Many have heard of the “right to repair” movement. Many have not. And the popular understanding seems to be that the “right to repair” movement is a hacker collective looking to make money off the backs of electronics industry giants by modifying and reselling devices. While that is, in some cases, accurate, it’s worth delving into this significantly more deeply.
The RTR movement really came to be with the advent of the DMCA, Digital Millennium Copyright Act of 1998. This act, backed by industry titans, “criminalizes production and dissemination of technology, devices, or services intended to circumvent measures that control access to copyrighted works.” On the surface this sounds pretty reasonable. But in practice, it’s a catastrophe for everyone except those titans themselves. Perhaps it’s a bit murky (or even obviously good) when you think of someone selling a product that can attach to a video game console (say, a Nintendo Switch) and allow it to be used in ways Nintendo didn’t intend. The flipside being that when you purchase such a device, it should be yours to do with as you please. If you pay $200 for a Switch and then immediately smash it into the parking lot, shattering it, that is your right. If you pay $200 for a Switch and then immediately give it away – go for it. Pay $200 for a Switch and take it apart? You could run afoul of a law with penalties up to $150,000 in fines and prison time. And it gets much more serious for far more folk than just gamers… and I’ll get to that. But first let’s look at the fallout from this.
Let’s keep with the video game; it may not be something everyone cares about, but… what is, right? So let’s say you scrape by to provide for your family, like so many American families do these days. But it’s Christmas and you’ve been saving to buy a Playstation 4 (yes, no money for a PS5, if you could even find one before Christmas). You purchase the device and your kids are elated for Christmas. You take care to monitor what sort of games they play and how much time they spend in front of a screen, and they bond over it, playing racing games and puzzle games. A year has passed and it’s Christmastime again. You’re currently furloughed because of a global pandemic. But you have $50 to buy your kids a new game you’ve heard them talking about. They open the joint gift and are super excited. After the cards and gifts have been given all around, and everyone has eaten their fill of pancakes, the kids settle in to try their new game, but alas, the optical drive isn’t being recognized and it won’t take their disc. In fact, the whole system seems to be running poorly. And given that it’s now been 370 days since you bought the system, it’s out of warranty.

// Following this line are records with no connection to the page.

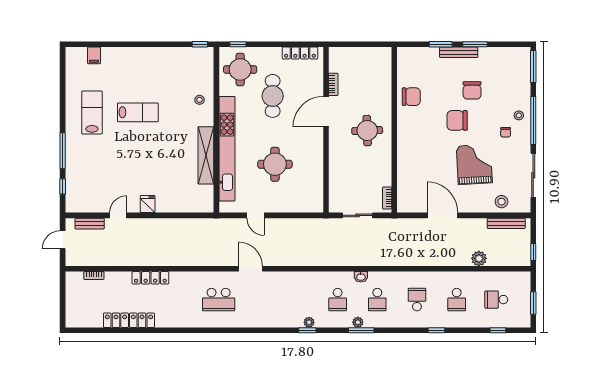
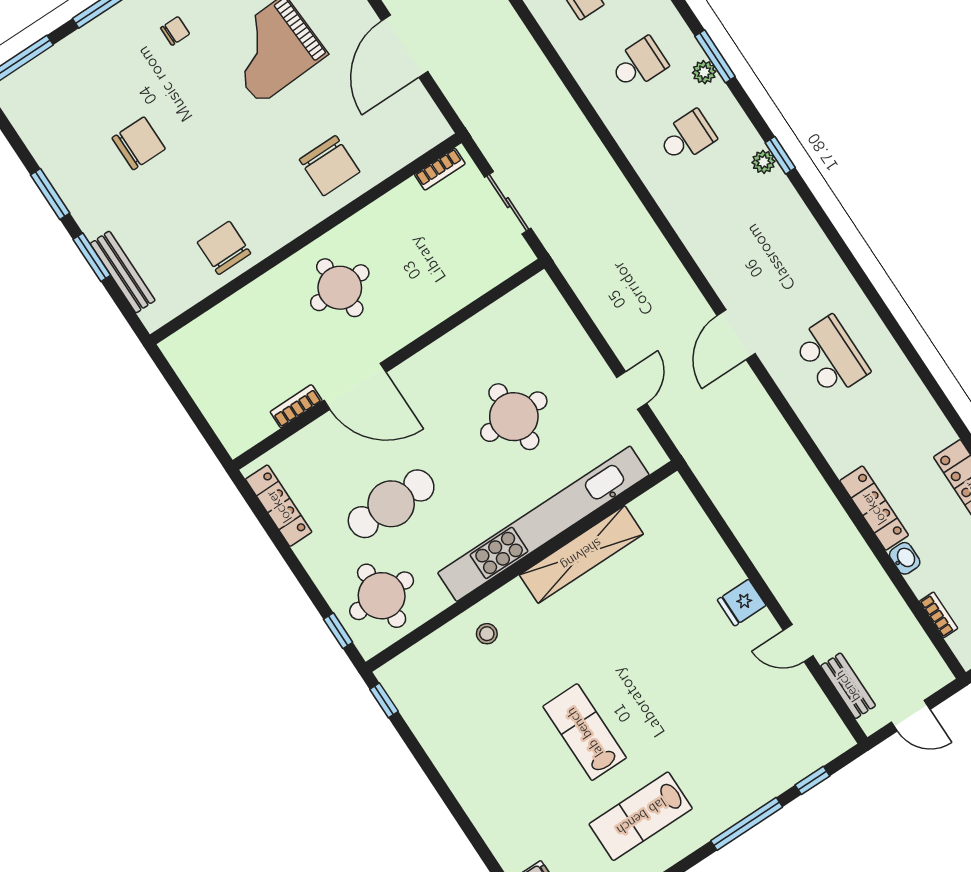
bench: (459, 52) -> (123, 272), moved
stool: (519, 115) -> (128, 27), removed
chair: (457, 120) -> (330, 166), moved
washbasin: (361, 277) -> (905, 558), moved

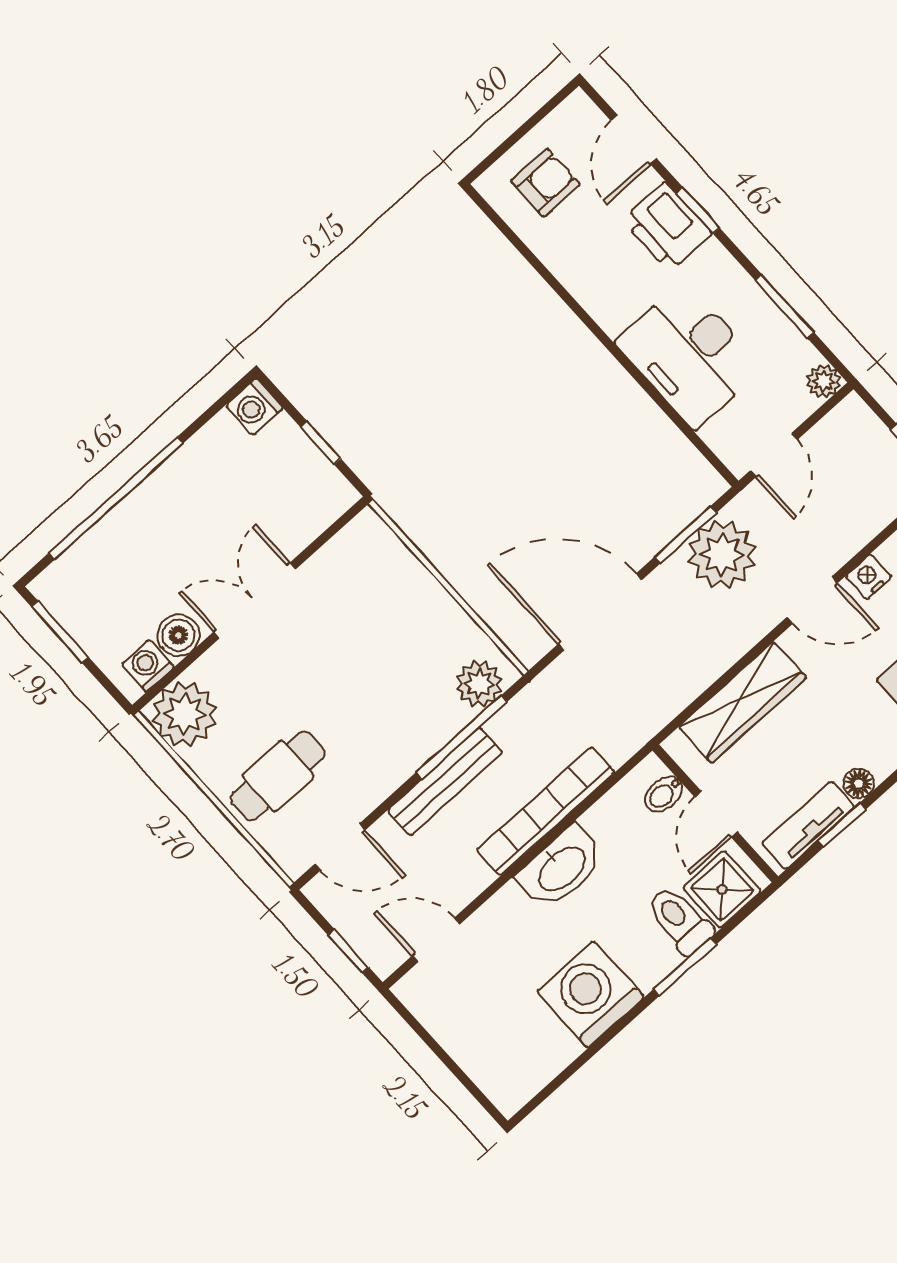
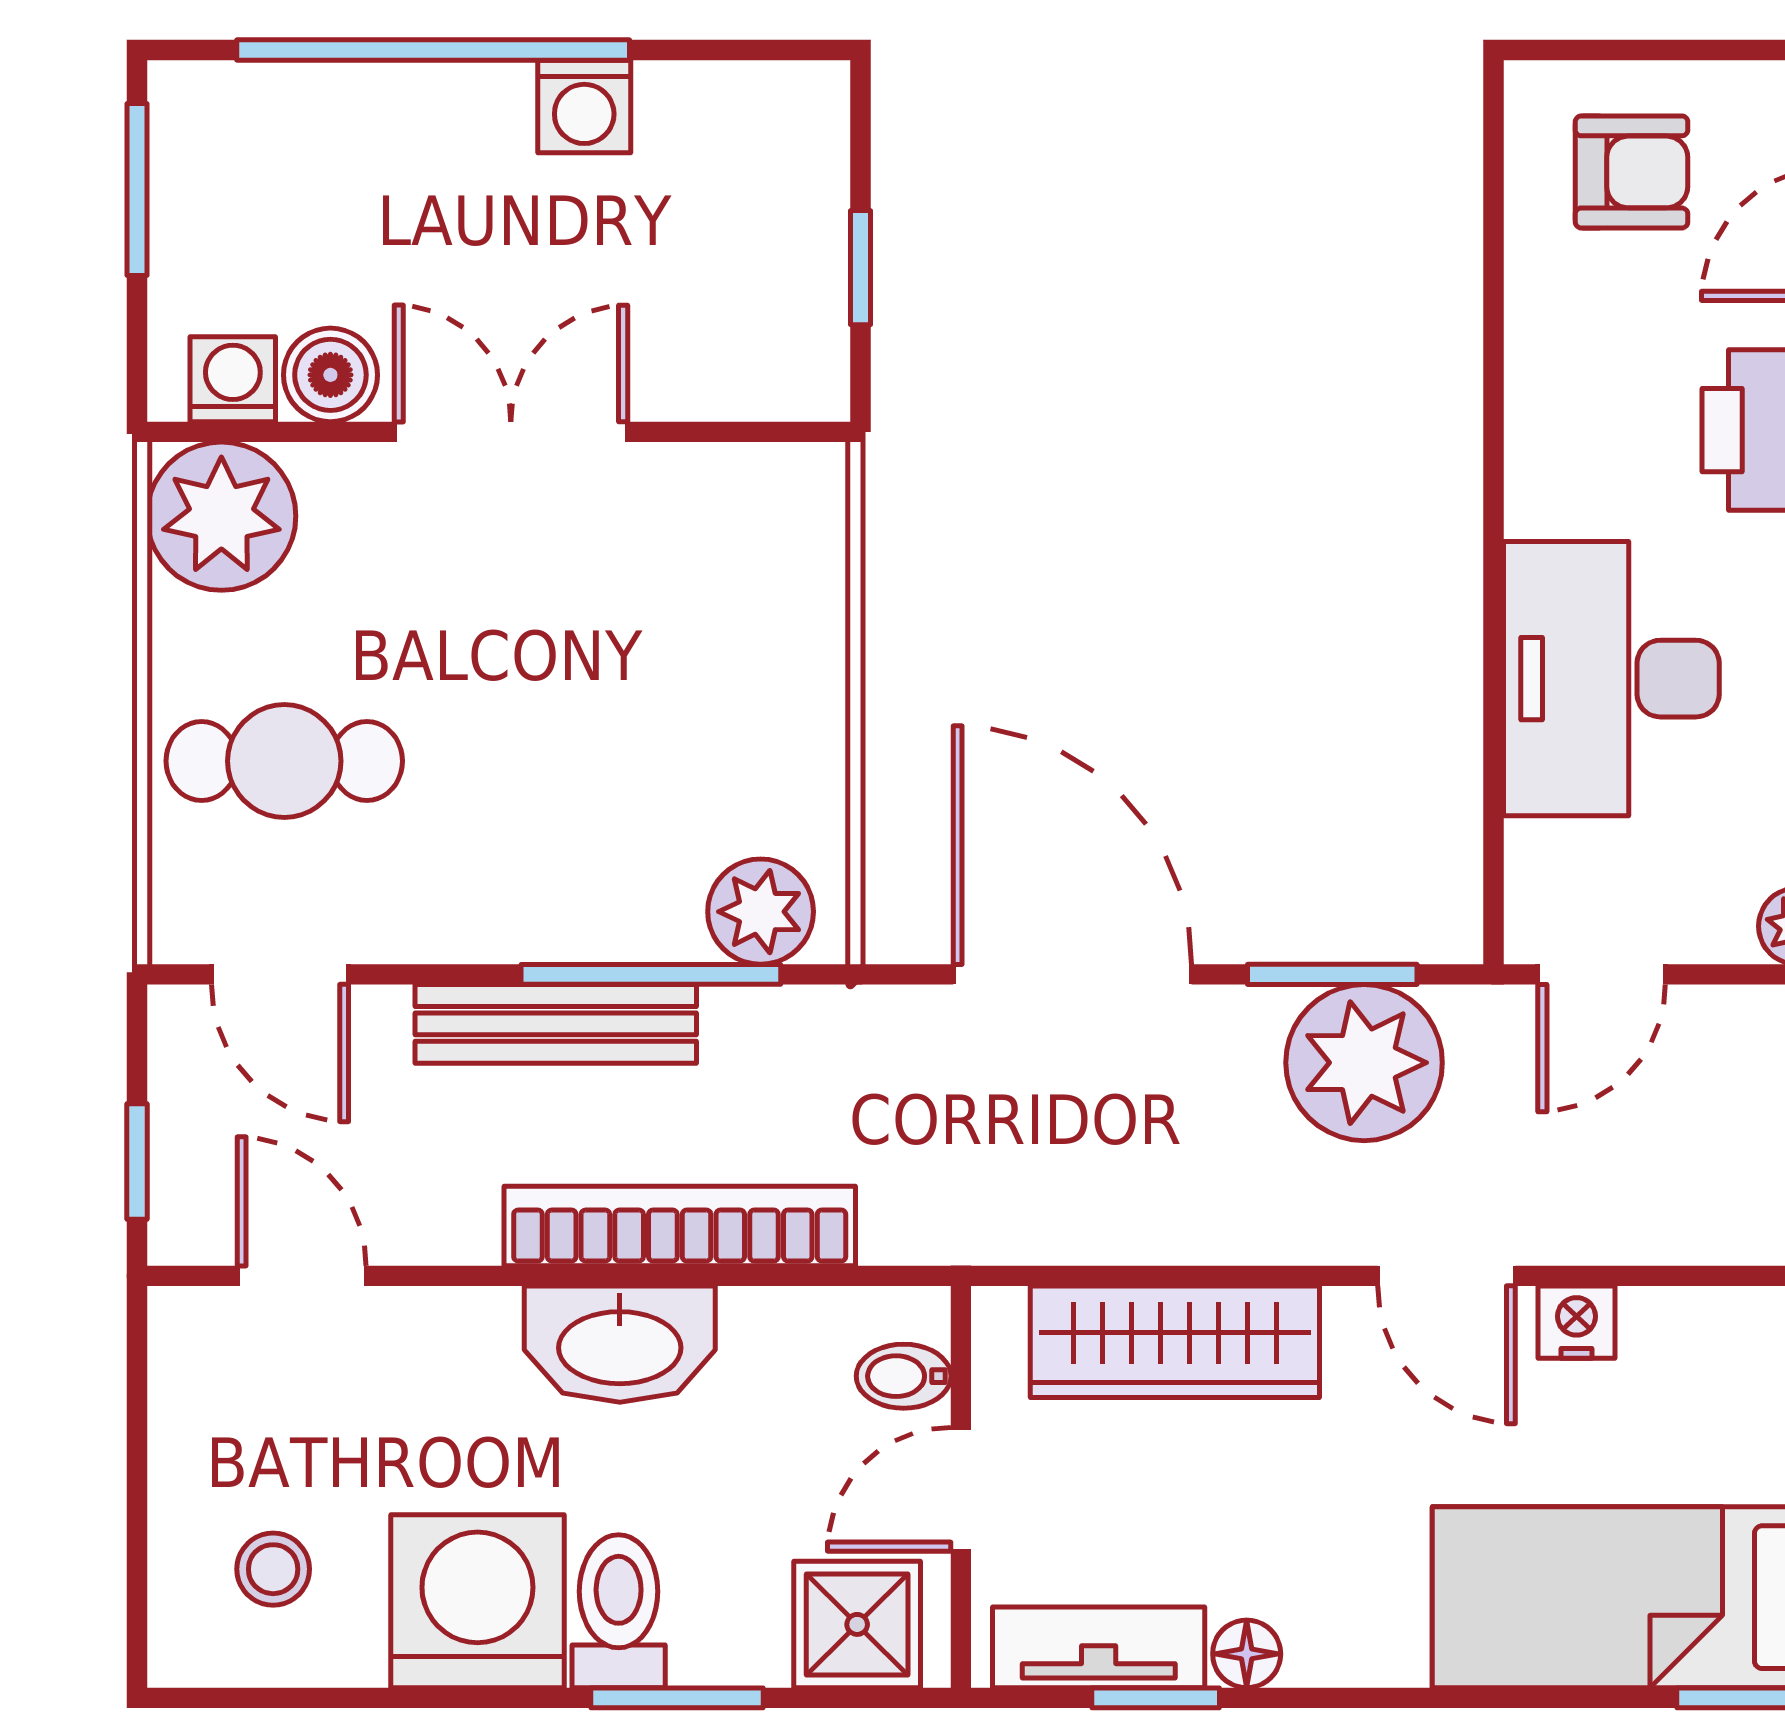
washing machine: (254, 407) -> (584, 107), moved, turned -90
toilet: (679, 920) -> (619, 1611), moved
stool: (514, 1044) -> (273, 1569), added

Here, you need to purchase a new optical drive from Sony. It’s expensive, not easy to come by, and requires you to send in the Playstation to the service center. You very definitely cannot afford this. Of course, you could use some other optical drive, or find a broken Playstation and take it’s drive, or go to a local repair shop. But you cannot, legally, because the drives have digital copyright protection that binds them to a console, and any attempt to circumvent that (i.e.- repair the device not through Sony’s prescribed channel) is unlawful. Even though it’s the optical drive, the kids can’t even play the games they’ve downloaded because of the way the drive is tied into the console. It’s now a paperweight.
This sort of thing does happen, and often these expensive and component-laden devices end up in the landfill. The environment hasn’t won, the consumer hasn’t won, but Sony did because you have to go to them for a new console (or that expensive repair).
Sure, it’s a game console. It’s not “important”. Ok, I’m with you. But sometimes this same issue comes up when it is important.
Let’s go back to that “there’s a global pandemic” scenario. You work in a rural hospital. In recent weeks, the number of patients you’ve been attending has increased significantly. There are now 12 patients in your ICU, even though your ICU is only designed for 8 patients. Six patients need to be on a ventilator, and luckily you have six working ventilators. Overnight, however, another patient needs to be put on ventilation, and one of the ventilators already in use has a critical failure and is unusable. Your medical technologies lady, the one who fixes all of your email problems and hooks up new devices, knows exactly what’s wrong. That’s great! Let’s get it back online and saving a life. Except she cannot. It’s illegal for her to bypass the broken part. It would save a life, it would prevent having to send the device in for repairs (or throw it away). But it would also put the hospital and her, personally, in legal jeopardy. A rural hospital doesn’t have the money to face a legal battle with a major biotech corporation, and Julie even less so. Break the law or let a patient die? That’s the choice. And it’s not a fantasy – this is real life.
The right to repair is also a right not to be wasteful. The right to repair is also a right to fully use items your purchase. The right to repair is the right to own. And sometimes, on unfortunate occasions, the right to repair is the right to save lives.
Support the Right to Repair movement. Write your Congressfolk. Write the Librarian of Congress. Write the US Copyright Office. Write the Office of the President of the United States. Understand that this isn’t all about people doing questionable things – it’s very often about people just being able to take care of things they own.